In the post about a snow day, list every activity the final paragraph describes after the meeting with friends.

··· PASSAGE TO READ ···

I also took the kids sledding this week and was surprised at what a workout it can be walking through deep snow. I probably should have gone down the hill a few times simply so I'd have to come back up, but I wasn't really in the sledding mood. I was freezing and the snow was powdering, flying in the faces of sledders all the way down! Then it dawned on me. Perhaps I'm burning more calories simply by being outside in the cold. Could it be true? Well, sort of. Not enough to claim the right to eat a chocolate Santa though.

Next week I'll work on getting back on track with the nutrition. I need to start regularly taking my vitamins and plan to add that in as a goal this week. Now if I could just get some chocolate-flavored vitamins...

Thursday, February 11, 2010

A Snow Day for Our Homeschool!

My son has what the family affectionately called "the list". There are a number of items on the list at any given time, but he'll fixate on whatever is at the top until the "box" is checked. Lately, going sledding has been at the top of the list. Normally, that wouldn't be too difficult to accomplish during the winter in Michigan. Unfortunately, we haven't had much snow since before the holidays. For weeks blotches of dead grass have been visible on our lawn. It definitely hasn't been good sledding weather.

Then came this Wednesday. I think it was the biggest snowfall we've had all year. Both our 3-hour art class and evening AWANA program were canceled. I was hoping to use the time to catch up on a bit of school work, but the list called. I tried to convince my son that today would be a better day. Yesterday the local schools were closed and I knew the sledding hills would be crowded. Today, with all the kids back in school, they would have the hills to themselves. It didn't matter. The. Box. Must. Be. Checked.

So, we hit the hills at the nearby metropark. It was packed with kids riding their sleds down the still powdery hills. My son didn't care if there were crowds. He was finally getting his sledding box checked.

We ran into some friends who shared a few runs down the hills. They then retrieved their toboggan and took a trip down the toboggan run a few times. Unlike the other hills, the run was completely empty! Then, the group spotted a large snowbank and ditched the sleds for awhile to build a snow cave. My daughter, who is constantly complaining about how short she is, insisted I take this picture that makes her look extremely tall with the help of a friend.

··· INFORMATION PROVIDED ···

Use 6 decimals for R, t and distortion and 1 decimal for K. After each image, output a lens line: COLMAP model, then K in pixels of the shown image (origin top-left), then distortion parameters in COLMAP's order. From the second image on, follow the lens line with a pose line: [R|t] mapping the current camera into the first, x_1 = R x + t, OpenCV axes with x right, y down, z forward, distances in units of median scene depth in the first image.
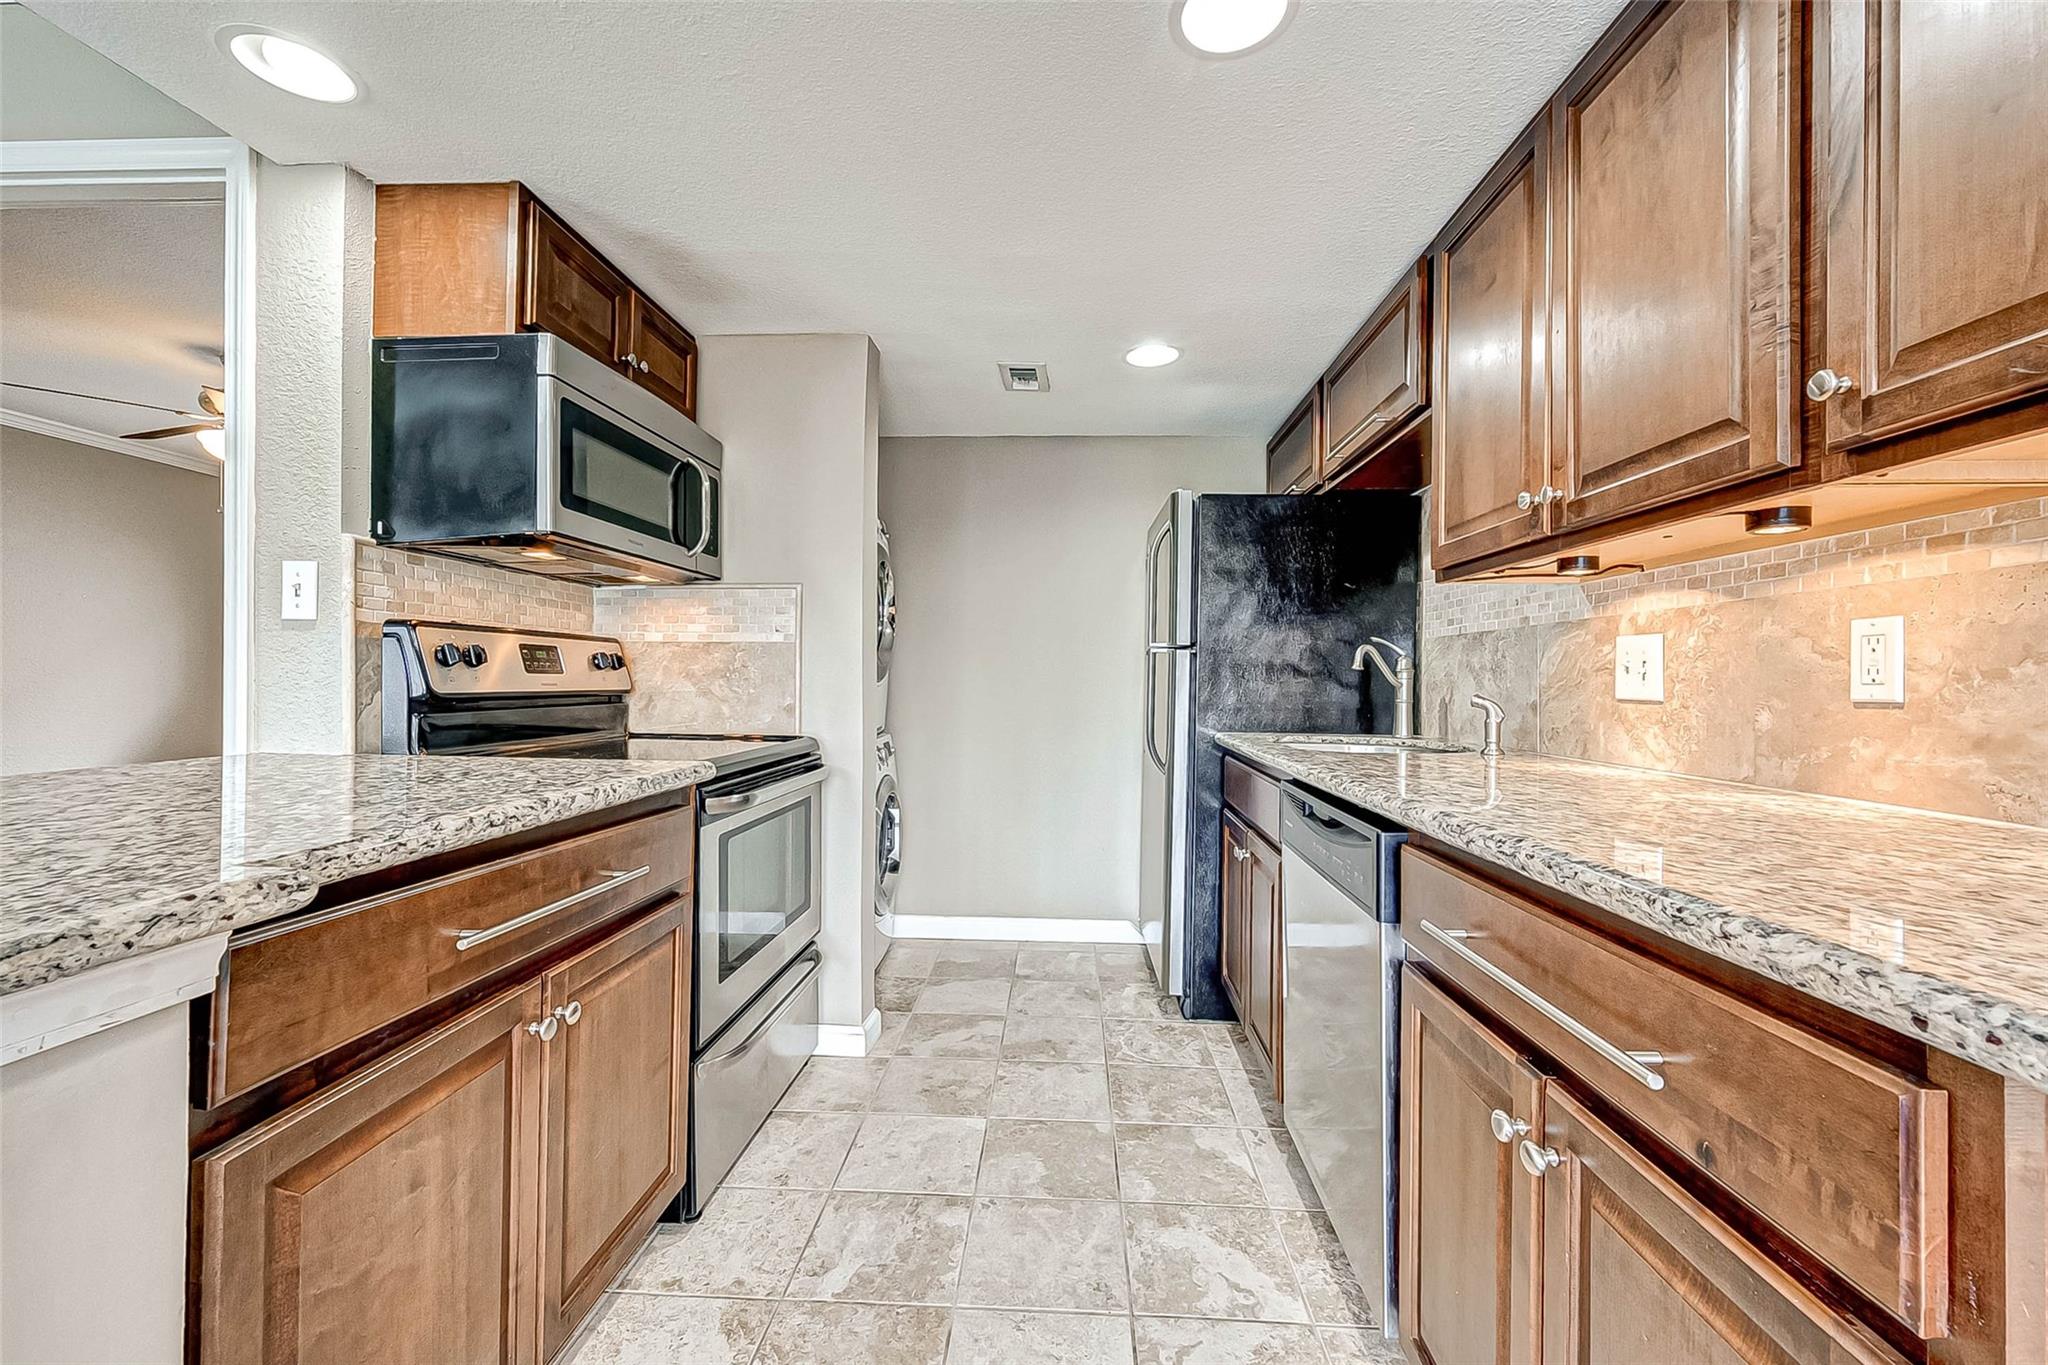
lens RADIAL K [[831.3, 0, 1016.9], [0, 831.3, 682.5], [0, 0, 1]] dist [-0.001981, -0.000021]
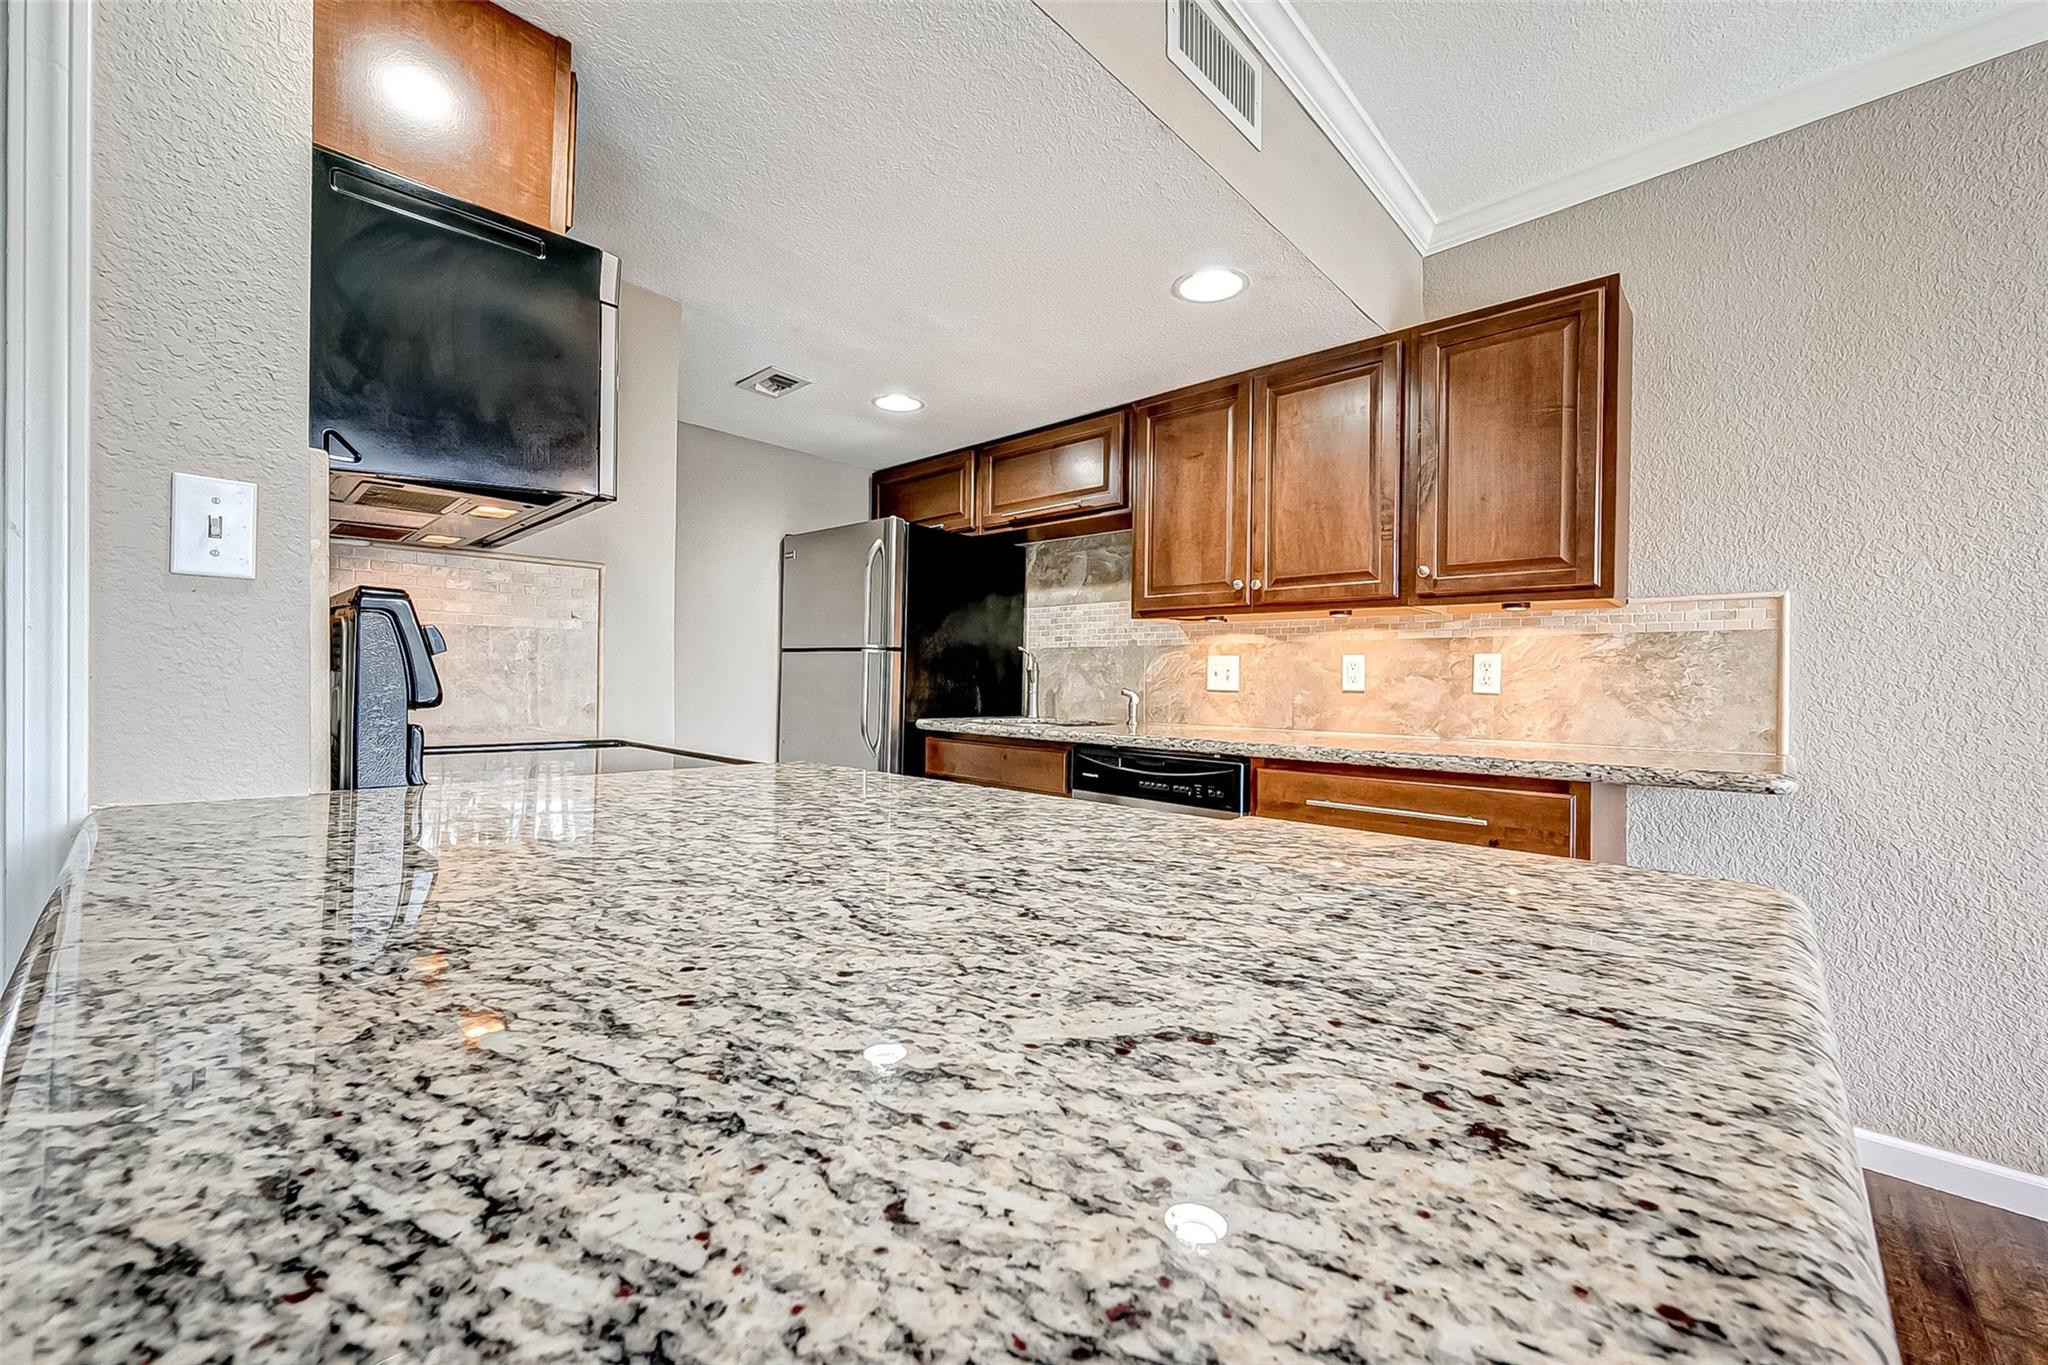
lens RADIAL K [[829.9, 0, 1020.5], [0, 829.9, 693.5], [0, 0, 1]] dist [-0.000548, -0.000667]
pose [[0.652762, -0.012118, 0.757466, -0.921154], [-0.006242, 0.999752, 0.021373, -0.008487], [-0.757537, -0.018679, 0.652524, 0.106177]]
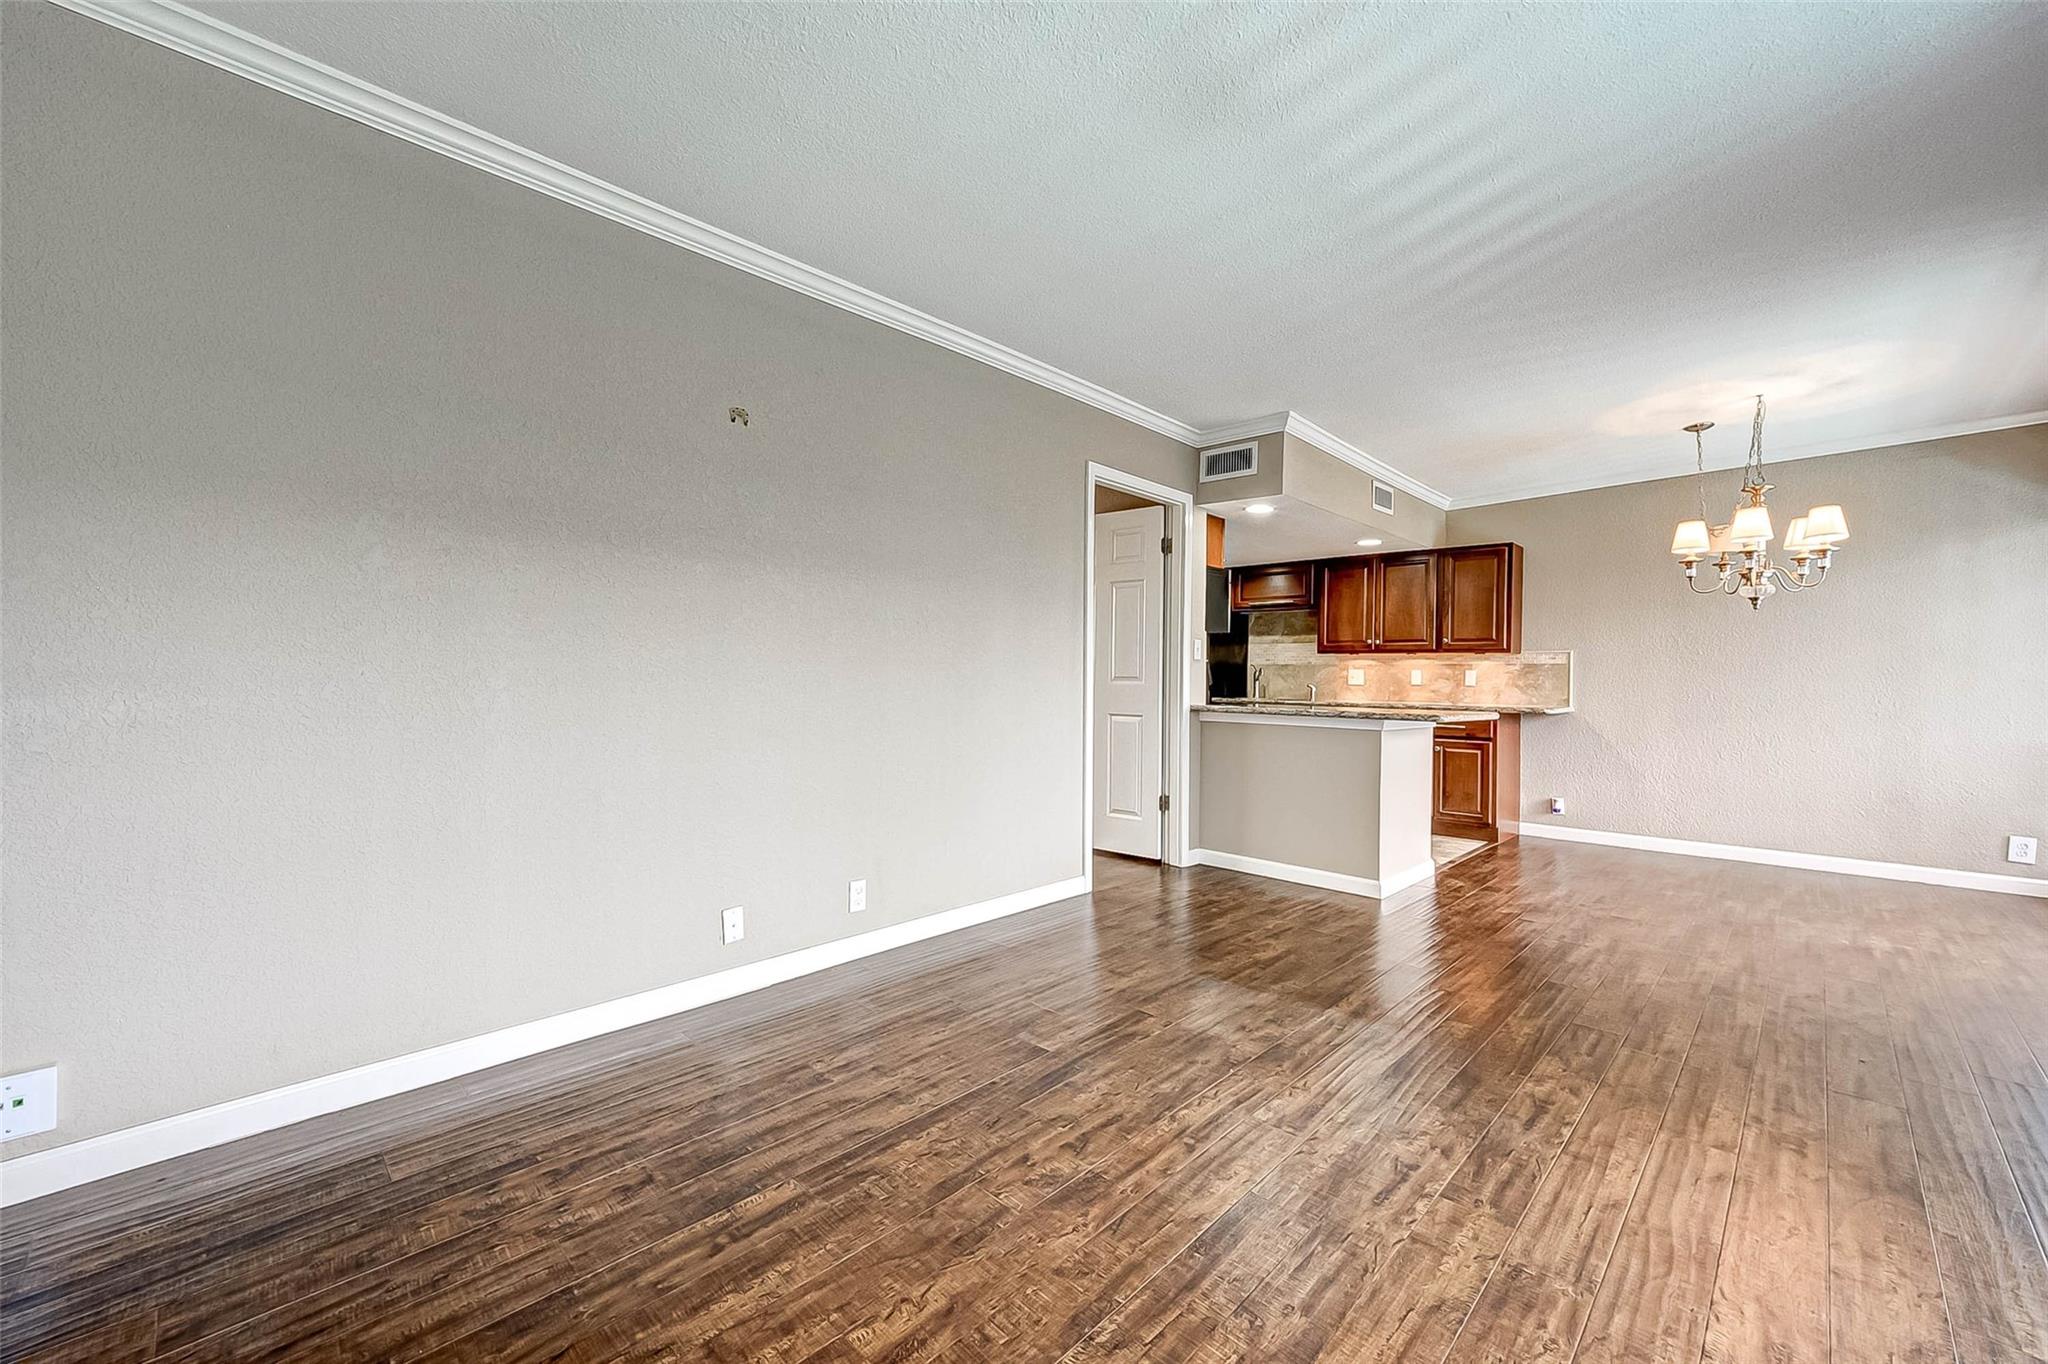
lens RADIAL K [[806.4, 0, 1015.5], [0, 806.4, 689.4], [0, 0, 1]] dist [-0.001866, 0.000389]
pose [[0.676792, -0.010236, 0.736103, -3.296658], [-0.008060, 0.999740, 0.021313, -0.027159], [-0.736130, -0.020357, 0.676534, -0.499460]]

···

## RESPONSE BOX
- Sharing a few runs down the hills
- Taking a toboggan down the toboggan run a few times
- Building a snow cave in a large snowbank
- Taking a picture that makes the daughter look extremely tall with the help of a friend